A Conversation With David Friedman - part 4: Private vs Public Land Ownership

Conversation with Dr. David Friedman about some of the solutions and potential issues of anarcho-capitalism, as well as possible ways of advancing ideas of free society and turning them into reality.  Part 4: Private vs Public Land Ownership.

Interview by Jadranko Brkic, Managing Director at Freedom and Prosperity TV: libertarian network of alternative media in Western Balkans.  Hong Kong, May 21st, 2014.

(see video at the bottom of transcript)

Transcript:

Freedom and Prosperity TV:

Private property is one of the central tenets of anarcho-capitalism. Here in Hong Kong, as we discussed earlier, the government owns all land. Could anarcho-capitalist society perhaps operate without private land ownership? Could land management be passed onto private agencies?

David Friedman:

That's a little complicated. Private agency is usually private, so it would need private ownership. You could certainly imagine a system where most land belonged to firms, and they leased it rather than selling it. In existing capitalist societies after all, some people live in houses on land they own, and some people live in apartments on land that they rent. Some people live in houses on land they rent. So there are a lot of possible property arrangements in a market system. But if there is no government, there can't be a government to own the land.

Freedom and Prosperity TV:

...to make is so that society actually owns it, but it is used by the most efficient users in the market.

David Friedman:

But what does society owns mean? It sounds as though you're getting towards the view some people refer to as geolibertarianism, which comes out of the work of Henry George, who was a nineteenth century economist. Who in general was a libertarian, but his argument was that land, because it was not produced by human effort, was a suitable thing to tax. And therefore he wanted a society in which the only thing that was taxed was the site value of land, what land would be worth without development. You are it seems to me making argument along those directions, and there are some libertarians who make those arguments. But it's hard to see how you can implement them if you don't have a government.
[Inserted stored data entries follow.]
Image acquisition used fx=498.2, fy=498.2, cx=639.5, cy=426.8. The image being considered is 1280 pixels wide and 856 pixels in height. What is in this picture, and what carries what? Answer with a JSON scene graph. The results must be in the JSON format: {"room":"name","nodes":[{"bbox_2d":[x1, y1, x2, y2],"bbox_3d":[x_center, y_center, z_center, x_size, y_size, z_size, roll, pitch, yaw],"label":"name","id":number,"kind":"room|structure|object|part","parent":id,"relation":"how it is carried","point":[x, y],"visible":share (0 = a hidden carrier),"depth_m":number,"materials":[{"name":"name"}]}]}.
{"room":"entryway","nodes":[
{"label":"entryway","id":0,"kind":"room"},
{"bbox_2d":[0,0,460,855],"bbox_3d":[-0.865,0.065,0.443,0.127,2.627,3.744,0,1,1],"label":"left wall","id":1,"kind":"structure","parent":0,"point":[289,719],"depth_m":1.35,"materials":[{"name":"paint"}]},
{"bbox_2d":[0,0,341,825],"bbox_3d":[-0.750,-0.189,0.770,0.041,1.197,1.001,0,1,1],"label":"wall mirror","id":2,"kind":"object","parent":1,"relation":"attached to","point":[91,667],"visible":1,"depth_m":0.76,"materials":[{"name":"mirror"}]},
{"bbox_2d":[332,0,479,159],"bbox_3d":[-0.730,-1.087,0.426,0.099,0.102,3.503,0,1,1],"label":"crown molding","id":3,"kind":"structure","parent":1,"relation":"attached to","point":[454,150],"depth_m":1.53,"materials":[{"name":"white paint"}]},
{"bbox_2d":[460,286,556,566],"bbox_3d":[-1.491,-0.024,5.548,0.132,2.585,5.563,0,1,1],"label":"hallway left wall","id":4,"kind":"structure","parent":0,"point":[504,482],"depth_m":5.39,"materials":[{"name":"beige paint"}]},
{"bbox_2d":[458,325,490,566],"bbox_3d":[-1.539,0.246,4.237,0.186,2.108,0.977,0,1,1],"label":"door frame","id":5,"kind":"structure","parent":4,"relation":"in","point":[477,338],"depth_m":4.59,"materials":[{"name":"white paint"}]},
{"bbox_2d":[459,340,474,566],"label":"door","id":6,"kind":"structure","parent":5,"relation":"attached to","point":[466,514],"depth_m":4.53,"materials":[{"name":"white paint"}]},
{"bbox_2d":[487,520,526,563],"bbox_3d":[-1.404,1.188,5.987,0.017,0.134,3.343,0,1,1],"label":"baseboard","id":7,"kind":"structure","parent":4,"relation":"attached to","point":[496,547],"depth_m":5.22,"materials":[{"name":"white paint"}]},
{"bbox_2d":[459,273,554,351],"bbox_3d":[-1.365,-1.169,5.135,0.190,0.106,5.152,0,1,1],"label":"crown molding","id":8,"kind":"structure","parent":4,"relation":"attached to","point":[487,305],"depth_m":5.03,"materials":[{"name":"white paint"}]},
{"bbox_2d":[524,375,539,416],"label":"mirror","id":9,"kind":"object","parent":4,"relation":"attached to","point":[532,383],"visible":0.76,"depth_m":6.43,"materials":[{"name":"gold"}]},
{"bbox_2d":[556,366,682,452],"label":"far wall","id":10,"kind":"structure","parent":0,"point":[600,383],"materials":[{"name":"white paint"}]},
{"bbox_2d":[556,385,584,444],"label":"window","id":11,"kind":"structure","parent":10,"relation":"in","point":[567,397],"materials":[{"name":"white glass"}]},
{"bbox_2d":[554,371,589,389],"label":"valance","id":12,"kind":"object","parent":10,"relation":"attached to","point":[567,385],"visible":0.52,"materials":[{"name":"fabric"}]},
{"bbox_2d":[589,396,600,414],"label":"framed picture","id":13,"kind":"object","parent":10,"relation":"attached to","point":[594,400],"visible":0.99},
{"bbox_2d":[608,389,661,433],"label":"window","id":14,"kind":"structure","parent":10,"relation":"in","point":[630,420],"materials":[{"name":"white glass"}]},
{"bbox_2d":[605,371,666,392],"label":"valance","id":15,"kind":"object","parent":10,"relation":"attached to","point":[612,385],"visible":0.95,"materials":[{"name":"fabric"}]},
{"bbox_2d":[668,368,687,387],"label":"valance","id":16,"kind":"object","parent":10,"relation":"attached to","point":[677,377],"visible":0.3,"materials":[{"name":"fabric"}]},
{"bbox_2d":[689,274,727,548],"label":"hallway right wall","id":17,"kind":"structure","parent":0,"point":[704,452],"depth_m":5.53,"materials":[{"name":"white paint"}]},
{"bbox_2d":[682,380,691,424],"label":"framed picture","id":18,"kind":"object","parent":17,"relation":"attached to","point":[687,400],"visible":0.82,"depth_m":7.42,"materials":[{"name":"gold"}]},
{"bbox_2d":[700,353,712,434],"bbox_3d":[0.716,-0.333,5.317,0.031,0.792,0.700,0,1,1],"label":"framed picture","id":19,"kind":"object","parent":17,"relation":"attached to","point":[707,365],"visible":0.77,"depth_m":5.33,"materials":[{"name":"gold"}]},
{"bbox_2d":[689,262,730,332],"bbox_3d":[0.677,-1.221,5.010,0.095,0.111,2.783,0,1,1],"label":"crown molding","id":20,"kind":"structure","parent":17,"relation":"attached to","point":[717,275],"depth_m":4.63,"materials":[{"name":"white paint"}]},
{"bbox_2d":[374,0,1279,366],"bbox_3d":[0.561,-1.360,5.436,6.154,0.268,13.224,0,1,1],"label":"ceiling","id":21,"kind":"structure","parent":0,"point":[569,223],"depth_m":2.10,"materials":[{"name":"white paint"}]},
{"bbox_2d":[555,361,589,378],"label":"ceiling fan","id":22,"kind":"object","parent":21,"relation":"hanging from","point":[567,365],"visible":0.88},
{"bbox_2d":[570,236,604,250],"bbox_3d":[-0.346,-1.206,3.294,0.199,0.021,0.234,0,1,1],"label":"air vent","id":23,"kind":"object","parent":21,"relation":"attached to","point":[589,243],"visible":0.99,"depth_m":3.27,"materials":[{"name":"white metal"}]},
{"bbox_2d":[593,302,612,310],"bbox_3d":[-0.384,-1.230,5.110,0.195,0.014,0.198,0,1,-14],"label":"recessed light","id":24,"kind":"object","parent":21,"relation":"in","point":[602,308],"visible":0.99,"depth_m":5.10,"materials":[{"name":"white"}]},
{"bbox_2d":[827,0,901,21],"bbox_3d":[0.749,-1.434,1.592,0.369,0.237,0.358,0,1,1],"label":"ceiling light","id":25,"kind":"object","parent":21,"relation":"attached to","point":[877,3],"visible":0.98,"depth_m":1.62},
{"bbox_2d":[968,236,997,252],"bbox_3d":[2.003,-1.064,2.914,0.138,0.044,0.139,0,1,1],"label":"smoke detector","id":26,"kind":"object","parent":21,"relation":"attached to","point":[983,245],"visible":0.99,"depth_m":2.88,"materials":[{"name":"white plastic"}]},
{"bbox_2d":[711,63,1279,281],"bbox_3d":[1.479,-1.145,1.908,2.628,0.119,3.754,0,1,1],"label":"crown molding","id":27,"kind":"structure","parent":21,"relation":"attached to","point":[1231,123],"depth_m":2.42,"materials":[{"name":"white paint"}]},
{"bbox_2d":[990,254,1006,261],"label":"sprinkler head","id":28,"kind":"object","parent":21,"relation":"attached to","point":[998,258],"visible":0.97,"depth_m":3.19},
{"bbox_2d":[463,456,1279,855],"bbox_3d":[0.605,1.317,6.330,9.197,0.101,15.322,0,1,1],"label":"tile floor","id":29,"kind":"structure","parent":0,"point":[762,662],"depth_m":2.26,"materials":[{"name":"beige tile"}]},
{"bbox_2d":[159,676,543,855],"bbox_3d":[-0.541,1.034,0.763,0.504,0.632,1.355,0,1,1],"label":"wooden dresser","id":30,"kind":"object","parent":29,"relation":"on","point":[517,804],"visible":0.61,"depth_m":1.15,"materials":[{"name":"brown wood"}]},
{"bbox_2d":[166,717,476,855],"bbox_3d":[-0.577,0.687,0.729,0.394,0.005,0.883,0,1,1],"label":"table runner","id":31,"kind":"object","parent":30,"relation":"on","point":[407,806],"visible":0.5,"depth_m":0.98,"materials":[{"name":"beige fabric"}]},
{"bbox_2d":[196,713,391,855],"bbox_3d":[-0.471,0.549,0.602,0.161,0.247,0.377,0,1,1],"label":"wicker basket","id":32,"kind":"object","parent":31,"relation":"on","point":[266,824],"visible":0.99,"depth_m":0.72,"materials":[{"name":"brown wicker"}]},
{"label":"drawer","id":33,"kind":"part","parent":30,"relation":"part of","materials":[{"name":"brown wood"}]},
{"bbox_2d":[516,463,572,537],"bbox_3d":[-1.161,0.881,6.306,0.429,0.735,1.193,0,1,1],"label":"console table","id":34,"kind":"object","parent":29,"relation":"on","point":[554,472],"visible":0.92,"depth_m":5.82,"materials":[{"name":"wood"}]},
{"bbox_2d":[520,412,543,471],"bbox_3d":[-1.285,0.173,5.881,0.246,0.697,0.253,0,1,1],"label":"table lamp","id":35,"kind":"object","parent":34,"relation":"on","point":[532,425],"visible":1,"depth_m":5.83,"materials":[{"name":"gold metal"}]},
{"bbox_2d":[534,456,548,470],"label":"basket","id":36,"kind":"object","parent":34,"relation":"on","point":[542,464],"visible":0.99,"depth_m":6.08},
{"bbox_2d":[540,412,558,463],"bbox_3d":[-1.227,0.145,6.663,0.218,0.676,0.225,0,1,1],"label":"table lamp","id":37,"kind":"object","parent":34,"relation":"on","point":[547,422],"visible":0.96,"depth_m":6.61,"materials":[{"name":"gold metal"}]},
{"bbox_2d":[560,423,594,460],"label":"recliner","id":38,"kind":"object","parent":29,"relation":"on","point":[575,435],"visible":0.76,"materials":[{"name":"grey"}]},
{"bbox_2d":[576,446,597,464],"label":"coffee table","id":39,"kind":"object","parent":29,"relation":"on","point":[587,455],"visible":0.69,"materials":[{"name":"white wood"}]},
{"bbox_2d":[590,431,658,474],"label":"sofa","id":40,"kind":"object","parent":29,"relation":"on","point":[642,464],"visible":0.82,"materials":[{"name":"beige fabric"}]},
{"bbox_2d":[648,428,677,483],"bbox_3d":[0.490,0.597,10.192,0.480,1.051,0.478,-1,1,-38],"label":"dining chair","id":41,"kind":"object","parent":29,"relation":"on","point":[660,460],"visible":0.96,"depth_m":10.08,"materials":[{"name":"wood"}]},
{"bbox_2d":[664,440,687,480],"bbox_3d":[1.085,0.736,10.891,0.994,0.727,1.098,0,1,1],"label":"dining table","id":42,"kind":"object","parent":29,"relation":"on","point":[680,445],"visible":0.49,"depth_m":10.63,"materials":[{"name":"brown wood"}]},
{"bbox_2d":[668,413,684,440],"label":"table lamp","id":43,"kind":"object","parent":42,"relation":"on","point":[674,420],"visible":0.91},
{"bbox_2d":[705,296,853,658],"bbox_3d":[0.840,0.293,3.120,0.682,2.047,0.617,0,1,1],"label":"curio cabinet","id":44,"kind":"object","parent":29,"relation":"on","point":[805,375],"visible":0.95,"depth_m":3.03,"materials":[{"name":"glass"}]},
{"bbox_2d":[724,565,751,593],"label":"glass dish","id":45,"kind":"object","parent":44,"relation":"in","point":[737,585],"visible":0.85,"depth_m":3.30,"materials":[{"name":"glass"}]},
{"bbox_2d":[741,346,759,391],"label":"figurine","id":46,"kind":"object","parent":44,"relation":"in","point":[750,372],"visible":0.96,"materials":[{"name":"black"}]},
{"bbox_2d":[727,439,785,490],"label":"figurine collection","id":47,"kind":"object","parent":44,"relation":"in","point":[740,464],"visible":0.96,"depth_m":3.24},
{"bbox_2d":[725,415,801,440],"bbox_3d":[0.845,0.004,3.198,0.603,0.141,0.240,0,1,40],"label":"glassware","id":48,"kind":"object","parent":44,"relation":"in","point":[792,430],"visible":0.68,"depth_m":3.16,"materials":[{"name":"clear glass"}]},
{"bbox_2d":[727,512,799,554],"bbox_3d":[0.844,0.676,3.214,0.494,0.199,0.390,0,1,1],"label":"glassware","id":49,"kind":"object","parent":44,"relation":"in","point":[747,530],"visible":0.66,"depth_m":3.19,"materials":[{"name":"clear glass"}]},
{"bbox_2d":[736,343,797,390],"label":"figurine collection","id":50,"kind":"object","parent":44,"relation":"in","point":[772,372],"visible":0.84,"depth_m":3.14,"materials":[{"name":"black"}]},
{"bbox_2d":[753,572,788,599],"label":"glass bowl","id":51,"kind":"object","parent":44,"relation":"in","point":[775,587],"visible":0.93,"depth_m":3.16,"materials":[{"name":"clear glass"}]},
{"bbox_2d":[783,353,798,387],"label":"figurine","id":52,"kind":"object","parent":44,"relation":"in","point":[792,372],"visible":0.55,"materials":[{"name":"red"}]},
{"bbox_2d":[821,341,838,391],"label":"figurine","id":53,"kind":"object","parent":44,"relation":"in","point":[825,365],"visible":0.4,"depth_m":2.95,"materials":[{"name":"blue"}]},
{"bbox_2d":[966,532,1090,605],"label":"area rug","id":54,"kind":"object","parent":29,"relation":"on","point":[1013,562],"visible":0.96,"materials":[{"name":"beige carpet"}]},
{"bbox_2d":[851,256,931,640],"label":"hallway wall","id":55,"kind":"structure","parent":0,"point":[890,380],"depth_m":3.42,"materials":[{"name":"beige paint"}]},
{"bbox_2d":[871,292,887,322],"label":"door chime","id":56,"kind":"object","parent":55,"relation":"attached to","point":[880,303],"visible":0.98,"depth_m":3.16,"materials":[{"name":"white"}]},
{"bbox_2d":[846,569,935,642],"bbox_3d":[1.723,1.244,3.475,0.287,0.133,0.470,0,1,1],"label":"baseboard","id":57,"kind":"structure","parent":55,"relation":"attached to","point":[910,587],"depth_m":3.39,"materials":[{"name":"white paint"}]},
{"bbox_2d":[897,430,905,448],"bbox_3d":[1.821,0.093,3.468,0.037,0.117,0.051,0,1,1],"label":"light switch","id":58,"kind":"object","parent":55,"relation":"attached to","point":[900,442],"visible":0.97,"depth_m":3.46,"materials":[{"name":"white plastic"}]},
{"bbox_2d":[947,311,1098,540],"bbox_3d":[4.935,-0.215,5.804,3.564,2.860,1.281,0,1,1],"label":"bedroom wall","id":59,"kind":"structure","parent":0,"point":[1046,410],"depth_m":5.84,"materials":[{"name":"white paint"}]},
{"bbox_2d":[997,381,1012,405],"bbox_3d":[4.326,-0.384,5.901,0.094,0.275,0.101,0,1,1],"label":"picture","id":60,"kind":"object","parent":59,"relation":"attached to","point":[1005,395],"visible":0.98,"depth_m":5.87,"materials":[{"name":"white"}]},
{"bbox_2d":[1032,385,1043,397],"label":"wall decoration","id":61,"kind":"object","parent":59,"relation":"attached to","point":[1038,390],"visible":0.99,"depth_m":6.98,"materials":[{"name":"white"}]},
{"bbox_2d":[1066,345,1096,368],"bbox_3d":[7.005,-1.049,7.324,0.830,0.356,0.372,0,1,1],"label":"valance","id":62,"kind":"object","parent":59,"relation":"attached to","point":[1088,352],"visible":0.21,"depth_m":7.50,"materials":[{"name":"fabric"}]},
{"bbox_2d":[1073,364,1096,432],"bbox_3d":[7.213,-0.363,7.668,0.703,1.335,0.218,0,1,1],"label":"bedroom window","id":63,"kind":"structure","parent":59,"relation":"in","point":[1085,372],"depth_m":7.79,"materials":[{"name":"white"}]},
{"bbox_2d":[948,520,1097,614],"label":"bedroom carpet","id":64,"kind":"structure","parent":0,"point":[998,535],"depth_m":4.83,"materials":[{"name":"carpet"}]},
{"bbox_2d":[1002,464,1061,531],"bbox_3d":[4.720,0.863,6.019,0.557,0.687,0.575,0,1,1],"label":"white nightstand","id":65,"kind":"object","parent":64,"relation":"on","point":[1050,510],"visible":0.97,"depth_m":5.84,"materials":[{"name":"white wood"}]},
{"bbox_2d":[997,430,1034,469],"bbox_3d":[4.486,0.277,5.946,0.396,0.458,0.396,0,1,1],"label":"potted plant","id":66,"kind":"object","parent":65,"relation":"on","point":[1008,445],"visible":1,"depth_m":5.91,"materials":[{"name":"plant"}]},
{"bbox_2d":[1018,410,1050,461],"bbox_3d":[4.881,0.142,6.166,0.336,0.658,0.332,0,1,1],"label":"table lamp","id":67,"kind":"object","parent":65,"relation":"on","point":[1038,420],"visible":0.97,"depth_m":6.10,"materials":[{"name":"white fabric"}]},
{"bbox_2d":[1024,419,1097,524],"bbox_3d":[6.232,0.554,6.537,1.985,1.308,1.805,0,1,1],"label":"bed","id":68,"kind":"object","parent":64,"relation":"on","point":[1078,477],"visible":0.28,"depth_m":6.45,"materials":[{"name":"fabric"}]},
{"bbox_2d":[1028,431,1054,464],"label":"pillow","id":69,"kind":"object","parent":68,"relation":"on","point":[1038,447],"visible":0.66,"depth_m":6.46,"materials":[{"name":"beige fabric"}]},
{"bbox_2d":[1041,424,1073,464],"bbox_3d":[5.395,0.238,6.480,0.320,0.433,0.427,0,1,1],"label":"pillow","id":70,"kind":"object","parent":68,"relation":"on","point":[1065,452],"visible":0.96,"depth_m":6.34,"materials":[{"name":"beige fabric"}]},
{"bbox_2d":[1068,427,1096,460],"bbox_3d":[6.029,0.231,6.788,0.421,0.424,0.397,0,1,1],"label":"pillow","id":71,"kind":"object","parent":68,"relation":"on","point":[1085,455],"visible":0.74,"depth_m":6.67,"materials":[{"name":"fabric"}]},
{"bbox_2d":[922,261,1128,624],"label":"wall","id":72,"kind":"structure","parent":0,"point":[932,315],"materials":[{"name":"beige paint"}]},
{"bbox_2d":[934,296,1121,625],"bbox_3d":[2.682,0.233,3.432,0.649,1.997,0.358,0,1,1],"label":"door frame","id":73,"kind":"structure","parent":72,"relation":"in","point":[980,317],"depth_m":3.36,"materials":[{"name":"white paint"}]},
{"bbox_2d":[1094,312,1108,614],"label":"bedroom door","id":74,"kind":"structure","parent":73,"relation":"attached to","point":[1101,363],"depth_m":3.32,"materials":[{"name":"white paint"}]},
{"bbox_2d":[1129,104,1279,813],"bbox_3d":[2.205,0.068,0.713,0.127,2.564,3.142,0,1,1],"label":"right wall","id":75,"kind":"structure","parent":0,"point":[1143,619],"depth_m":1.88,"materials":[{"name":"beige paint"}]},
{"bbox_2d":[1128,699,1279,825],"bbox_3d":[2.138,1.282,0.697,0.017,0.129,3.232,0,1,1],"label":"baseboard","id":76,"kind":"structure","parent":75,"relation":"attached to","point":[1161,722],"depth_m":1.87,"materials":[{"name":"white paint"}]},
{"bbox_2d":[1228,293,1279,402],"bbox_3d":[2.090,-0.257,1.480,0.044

And it seems a whole lot simpler to have a system in which land belongs to individuals. They can sell it, they can rent it, they can lease it, and so forth.

Freedom and Prosperity TV:

I was just thinking in terms of Hong Kong, because the land is so scarce, and I guess the government owns it, I guess if we had private property …

David Friedman:

It would be less scarce, because you would have multiple owners, and there would first be an incentive to make more land – which has happened in Hong Kong, of course. Noticeable parts of Hong Kong are …. land, where they filled in the water. And in addition to that if you add people competing for land, you would tend to get more efficient uses of land, and so forth. I don't know much about Hong Kong, but you were telling me earlier that in practice almost all the development is done by a small number of firms that worked together and have an effective cartel over the industry. And if that's right, it's unlikely that they are using the land in its most efficient fashion.

In particular, in a situation where the government has control over land, it is in the interest of land owners to keep other land off the market. So that one pattern you get for example in England, is green belts, where you have a city where land is very valuable, and there is a ring of land around the city where you are not allowed to build housing. And I suspect, though I've never researched it, that those restrictions are supported by the land owners inside the city, because the value of their land would fall if people could build on it. And I suspect that much the same is true where I live in Bay area of California, the area where San Francisco and San Jose and such cities are. I have at lest been told that between 80 and 90 percent of the land there is unavailable for development. Some of it is state parks, some of it is zoning restrictions of various sorts and so forth. And my guess is that those rules are in part maintained by existing owners of the land you can develop, which is quite expensive. Not as expensive as land in Hong Kong, but more expensive than most places, in part because the supply is held down.